Gum grafting addresses the opposite problem: lost soft tissue. If your gums have receded and exposed the roots of your teeth, a periodontist can take tissue from the roof of your mouth (or use a donor material) and attach it to the affected area. This protects exposed roots and improves appearance. Free gingival grafts can shrink up to 48% in the months after placement depending on the thickness of the harvested tissue, which is something your periodontist will account for in planning.
Laser-Assisted Treatment
Some periodontists offer a laser-based alternative to traditional gum surgery called LANAP (laser-assisted new attachment procedure). This approach uses a specific wavelength of laser energy to remove diseased tissue and bacteria from periodontal pockets while promoting regeneration of bone and connective tissue. The FDA cleared the device used in this protocol for true regeneration of the attachment structures around teeth, not just repair. Compared to conventional surgery, LANAP tends to involve less postoperative pain, less gum recession, and faster healing. It’s not appropriate for every case, but it’s an option worth discussing if surgery is recommended.
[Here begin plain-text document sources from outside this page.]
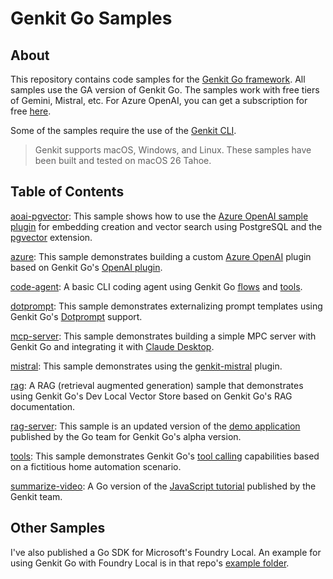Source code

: # Genkit Go Samples

## About
This repository contains code samples for the [Genkit Go framework](https://genkit.dev/docs/get-started/?lang=go). All samples use the GA version of Genkit Go. The samples work with free tiers of Gemini, Mistral, etc. For Azure OpenAI, you can get a subscription for free [here](https://azure.microsoft.com/en-us/free/). 

Some of the samples require the use of the [Genkit CLI](https://genkit.dev/docs/devtools/?lang=go#command-line-interface-cli-1).

>Genkit supports macOS, Windows, and Linux. These samples have been built and tested on macOS 26 Tahoe.

## Table of Contents
[aoai-pgvector](./aoai-pgvector/): This sample shows how to use the [Azure OpenAI sample plugin](./azure/) for embedding creation and vector search using PostgreSQL and the [pgvector](https://github.com/pgvector/pgvector) extension.

[azure](./azure/): This sample demonstrates building a custom [Azure OpenAI](https://learn.microsoft.com/en-us/azure/ai-foundry/openai/overview) plugin based on Genkit Go's [OpenAI plugin](https://genkit.dev/docs/integrations/openai/?lang=go).

[code-agent](./code-agent/): A basic CLI coding agent using Genkit Go [flows](https://genkit.dev/docs/flows/?lang=go) and [tools](https://genkit.dev/docs/tool-calling/?lang=go). 

[dotprompt](./dotprompt/): This sample demonstrates externalizing prompt templates using Genkit Go's [Dotprompt](https://github.com/google/dotprompt) support.  

[mcp-server](./mcp-server/): This sample demonstrates building a simple MPC server with Genkit Go and integrating it with [Claude Desktop](https://claude.ai/download). 

[mistral](./mistral/): This sample demonstrates using the [genkit-mistral](https://pkg.go.dev/github.com/thomas-marquis/genkit-mistral) plugin.

[rag](./rag/): A RAG (retrieval augmented generation) sample that demonstrates using Genkit Go's Dev Local Vector Store based on Genkit Go's RAG documentation.

[rag-server](./rag-server/): This sample is an updated version of the [demo application](https://github.com/golang/example/tree/master/ragserver/ragserver-genkit) published by the Go team for Genkit Go's alpha version.

[tools](./tools/): This sample demonstrates Genkit Go's [tool calling](https://genkit.dev/docs/tool-calling/?lang=go) capabilities based on a fictitious home automation scenario. 

[summarize-video](./summarize-video/): A Go version of the [JavaScript tutorial](https://genkit.dev/docs/tutorials/summarize-youtube-videos/) published by the Genkit team.

## Other Samples
I've also published a Go SDK for Microsoft's Foundry Local. An example for using Genkit Go with Foundry Local is in that repo's [example folder](https://github.com/joergjo/go-foundry-local/tree/main/examples/genkit-go). 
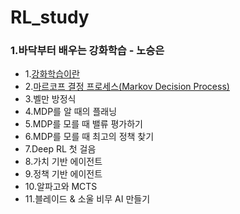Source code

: # RL_study

### 1.바닥부터 배우는 강화학습 - 노승은
* 1.[강화학습이란](https://github.com/kkyuhun94/AL_study/blob/master/chapter1.md)
* 2.[마르코프 결정 프로세스(Markov Decision Process)](https://github.com/kkyuhun94/AL_study/blob/master/chapter2.md)
* 3.벨만 방정식
* 4.MDP를 알 때의 플래닝
* 5.MDP를 모를 때 밸류 평가하기 
* 6.MDP를 모를 때 최고의 정책 찾기
* 7.Deep RL 첫 걸음
* 8.가치 기반 에이전트
* 9.정책 기반 에이전트
* 10.알파고와 MCTS
* 11.블레이드 & 소울 비무 AI 만들기 
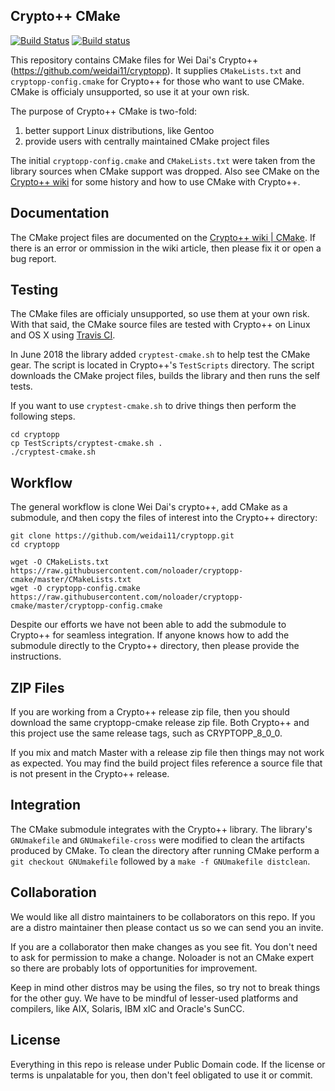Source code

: ## Crypto++ CMake

[![Build Status](https://travis-ci.org/noloader/cryptopp-cmake.svg?branch=master)](https://travis-ci.org/noloader/cryptopp-cmake)
[![Build status](https://ci.appveyor.com/api/projects/status/qximuf4lv7213v8s/branch/master?svg=true)](https://ci.appveyor.com/project/noloader/cryptopp-cmake/branch/master)

This repository contains CMake files for Wei Dai's Crypto++ (https://github.com/weidai11/cryptopp). It supplies `CMakeLists.txt` and `cryptopp-config.cmake` for Crypto++ for those who want to use CMake. CMake is officialy unsupported, so use it at your own risk.

The purpose of Crypto++ CMake is two-fold:

1. better support Linux distributions, like Gentoo
2. provide users with centrally maintained CMake project files

The initial `cryptopp-config.cmake` and `CMakeLists.txt` were taken from the library sources when CMake support was dropped. Also see CMake on the [Crypto++ wiki](https://www.cryptopp.com/wiki/CMake) for some history and how to use CMake with Crypto++.

## Documentation

The CMake project files are documented on the [Crypto++ wiki | CMake](https://www.cryptopp.com/wiki/CMake). If there is an error or ommission in the wiki article, then please fix it or open a bug report.

## Testing

The CMake files are officialy unsupported, so use them at your own risk. With that said, the CMake source files are tested with Crypto++ on Linux and OS X using [Travis CI](https://github.com/weidai11/cryptopp/blob/master/.travis.yml).

In June 2018 the library added `cryptest-cmake.sh` to help test the CMake gear. The script is located in Crypto++'s `TestScripts` directory. The script downloads the CMake project files, builds the library and then runs the self tests.

If you want to use `cryptest-cmake.sh` to drive things then perform the following steps.

    cd cryptopp
    cp TestScripts/cryptest-cmake.sh .
    ./cryptest-cmake.sh

## Workflow

The general workflow is clone Wei Dai's crypto++, add CMake as a submodule, and then copy the files of interest into the Crypto++ directory:

    git clone https://github.com/weidai11/cryptopp.git
    cd cryptopp

    wget -O CMakeLists.txt https://raw.githubusercontent.com/noloader/cryptopp-cmake/master/CMakeLists.txt
    wget -O cryptopp-config.cmake https://raw.githubusercontent.com/noloader/cryptopp-cmake/master/cryptopp-config.cmake

Despite our efforts we have not been able to add the submodule to Crypto++ for seamless integration. If anyone knows how to add the submodule directly to the Crypto++ directory, then please provide the instructions.

## ZIP Files

If you are working from a Crypto++ release zip file, then you should download the same cryptopp-cmake release zip file. Both Crypto++ and this project use the same release tags, such as CRYPTOPP_8_0_0.

If you mix and match Master with a release zip file then things may not work as expected. You may find the build project files reference a source file that is not present in the Crypto++ release.

## Integration
The CMake submodule integrates with the Crypto++ library. The library's `GNUmakefile` and `GNUmakefile-cross` were modified to clean the artifacts produced by CMake. To clean the directory after running CMake perform a `git checkout GNUmakefile` followed by a `make -f GNUmakefile distclean`.

## Collaboration
We would like all distro maintainers to be collaborators on this repo. If you are a distro maintainer then please contact us so we can send you an invite.

If you are a collaborator then make changes as you see fit. You don't need to ask for permission to make a change. Noloader is not an CMake expert so there are probably lots of opportunities for improvement.

Keep in mind other distros may be using the files, so try not to break things for the other guy. We have to be mindful of lesser-used platforms and compilers, like AIX, Solaris, IBM xlC and Oracle's SunCC.

## License

Everything in this repo is release under Public Domain code. If the license or terms is unpalatable for you, then don't feel obligated to use it or commit.

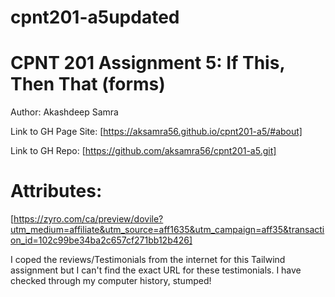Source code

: # cpnt201-a5updated

# CPNT 201 Assignment 5: If This, Then That (forms)

Author: Akashdeep Samra

Link to GH Page Site:
[https://aksamra56.github.io/cpnt201-a5/#about]

Link to GH Repo:
[https://github.com/aksamra56/cpnt201-a5.git]

# Attributes:
[https://zyro.com/ca/preview/dovile?utm_medium=affiliate&utm_source=aff1635&utm_campaign=aff35&transaction_id=102c99be34ba2c657cf271bb12b426]

I coped the reviews/Testimonials from the internet for this Tailwind assignment but I can't find the exact URL for these testimonials. I have checked through my computer history, stumped!
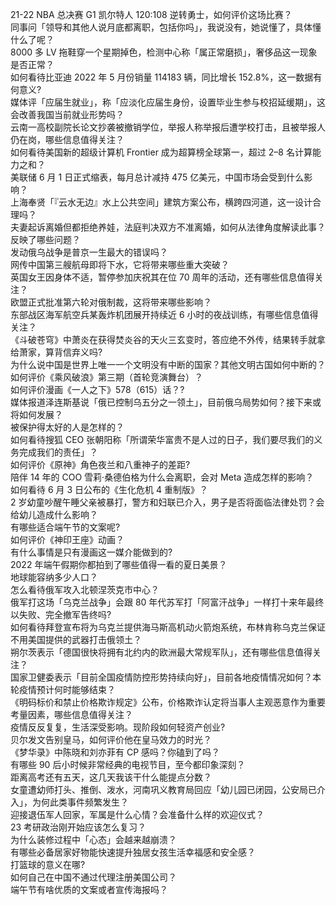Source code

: 21-22 NBA 总决赛 G1 凯尔特人 120:108 逆转勇士，如何评价这场比赛？  
同事问「领导和其他人说月底都离职，包括你吗」，我说没有，她说懂了，具体懂什么了呢？  
8000 多 LV 拖鞋穿一个星期掉色，检测中心称「属正常磨损」，奢侈品这一现象是否正常？  
如何看待比亚迪 2022 年 5 月份销量 114183 辆，同比增长 152.8%，这一数据有何意义?  
媒体评「应届生就业」，称「应淡化应届生身份，设置毕业生参与校招延缓期」，这会改善我国当前就业形势吗？  
云南一高校副院长论文抄袭被撤销学位，举报人称举报后遭学校打击，且被举报人仍在岗，哪些信息值得关注？  
如何看待美国新的超级计算机 Frontier 成为超算榜全球第一，超过 2–8 名计算能力之和？  
美联储 6 月 1 日正式缩表，每月总计减持 475 亿美元，中国市场会受到什么影响？  
上海奉贤「『云水无边』水上公共空间」建筑方案公布，横跨四河道，这一设计合理吗？  
夫妻起诉离婚但都拒绝养娃，法庭判决双方不准离婚，如何从法律角度解读此事？反映了哪些问题？  
发动俄乌战争是普京一生最大的错误吗？  
网传中国第三艘航母即将下水，它将带来哪些重大突破？  
英国女王因身体不适，暂停参加庆祝其在位 70 周年的活动，还有哪些信息值得关注？  
欧盟正式批准第六轮对俄制裁，这将带来哪些影响？  
东部战区海军航空兵某轰炸机团展开持续近 6 小时的夜战训练，有哪些信息值得关注？  
《斗破苍穹》中萧炎在获得焚炎谷的天火三玄变时，答应绝不外传，结果转手就拿给萧家，算背信弃义吗?  
为什么说中国是世界上唯一一个文明没有中断的国家？其他文明古国如何中断的？  
如何评价《乘风破浪》第三期（首轮竞演舞台）？  
如何评价漫画《一人之下》578（615）话？?  
媒体报道泽连斯基说「俄已控制乌五分之一领土」，目前俄乌局势如何？接下来或将如何发展？  
被保护得太好的人是怎样的？  
如何看待搜狐 CEO 张朝阳称「所谓荣华富贵不是人过的日子，我们要尽我们的义务完成我们的责任」？  
如何评价《原神》角色夜兰和八重神子的差距?  
陪伴 14 年的 COO 雪莉·桑德伯格为什么会离职，会对 Meta 造成怎样的影响？  
如何看待 6 月 3 日公布的《生化危机 4 重制版》？  
2 岁幼童吵醒午睡父亲被暴打，警方和妇联已介入，男子是否将面临法律处罚？会给幼儿造成什么影响？  
有哪些适合端午节的文案呢?  
如何评价《神印王座》动画？  
有什么事情是只有漫画这一媒介能做到的?  
2022 年端午假期你都拍到了哪些值得一看的夏日美景？  
地球能容纳多少人口？  
怎么看待俄军攻入北顿涅茨克市中心？  
俄军打这场「乌克兰战争」会跟 80 年代苏军打「阿富汗战争」一样打十来年最终以失败、完全撤军告终吗?  
如何看待拜登宣布将为乌克兰提供海马斯高机动火箭炮系统，布林肯称乌克兰保证不用美国提供的武器打击俄领土？  
朔尔茨表示「德国很快将拥有北约内的欧洲最大常规军队」，还有哪些信息值得关注？  
国家卫健委表示「目前全国疫情防控形势持续向好」，目前各地疫情情况如何？本轮疫情预计何时能够结束？  
《明码标价和禁止价格欺诈规定》公布，价格欺诈认定将当事人主观恶意作为重要考量因素，哪些信息值得关注？  
疫情反反复复，生活深受影响。现阶段如何轻资产创业?  
贝尔发文告别皇马，如何评价他在皇马效力的时光？  
《梦华录》中陈晓和刘亦菲有 CP 感吗？你磕到了吗？  
有哪些 90 后小时候非常经典的电视节目，至今都印象深刻？  
距离高考还有五天，这几天我该干什么能提点分数？  
女童遭幼师打头、推倒、泼水，河南巩义教育局回应「幼儿园已闭园，公安局已介入」，为何此类事件频繁发生？  
迎接退伍军人回家，军属是什么心情？会准备什么样的欢迎仪式？  
23 考研政治刚开始应该怎么复习？  
为什么装修过程中「心态」会越来越崩溃？  
有哪些必备居家好物能快速提升独居女孩生活幸福感和安全感？  
打篮球的意义在哪?  
如何自己在中国不通过代理注册美国公司？  
端午节有啥优质的文案或者宣传海报吗？  
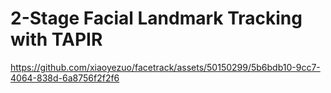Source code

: # 2-Stage Facial Landmark Tracking with TAPIR 




https://github.com/xiaoyezuo/facetrack/assets/50150299/5b6bdb10-9cc7-4064-838d-6a8756f2f2f6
The Dental Implant Connection
Periodontists are one of the main specialists who place dental implants. Their three years of training in both hard and soft tissue makes them well-suited for the surgical side of implant work, from the initial placement of the titanium post in the jawbone to managing the gum tissue around it for a natural look.
Implant placement isn’t always straightforward. If you’ve been missing teeth for a while, the jawbone in that area may have shrunk. Periodontists perform bone-building procedures to address this. In the upper jaw, where the sinus cavity can limit available bone, a sinus augmentation raises the sinus floor and adds bone material to create a stable foundation. For areas where the jaw ridge itself has deteriorated, ridge modification fills in the missing bone before an implant can be placed. After the implant is in, your periodontist coordinates with your general dentist on the crown or prosthetic that goes on top.
Why Gum Health Affects the Rest of Your Body
Periodontal disease is a chronic bacterial infection that triggers ongoing inflammation. That inflammation doesn’t stay confined to your mouth. Research has established links between periodontal disease and several systemic conditions, most notably diabetes and cardiovascular disease. The bacteria responsible for gum disease, particularly one called Porphyromonas gingivalis, can enter the bloodstream and influence immune responses elsewhere in the body.
The connection with diabetes runs in both directions. Gum disease is associated with poorer blood sugar control, and poorly controlled diabetes makes gum disease worse. A large cross-sectional analysis found a statistically significant association between periodontitis and diabetes. Hypertension, rheumatoid arthritis, and cardiovascular disease have also been linked to chronic oral inflammation. This is part of why treating gum disease is increasingly seen as a component of overall health management, not just dental care.
Signs You May Need a Periodontist
Your general dentist may refer you to a periodontist, but it helps to know the warning signs yourself. Gums that bleed when you brush or floss are the earliest signal, and many people dismiss this as normal. It isn’t. Other symptoms to watch for: gums that are swollen, red, or tender; persistent bad breath that doesn’t improve with brushing; gums that are visibly pulling away from your teeth; new gaps or dark triangles appearing between teeth; a change in how your bite feels; pus between your teeth and gums; or teeth that feel loose. Painful chewing is another red flag.
The earlier periodontal disease is caught, the simpler and less invasive treatment tends to be. Gingivitis is fully reversible. Once bone loss starts, you’re managing the disease rather than curing it, which makes early intervention genuinely important.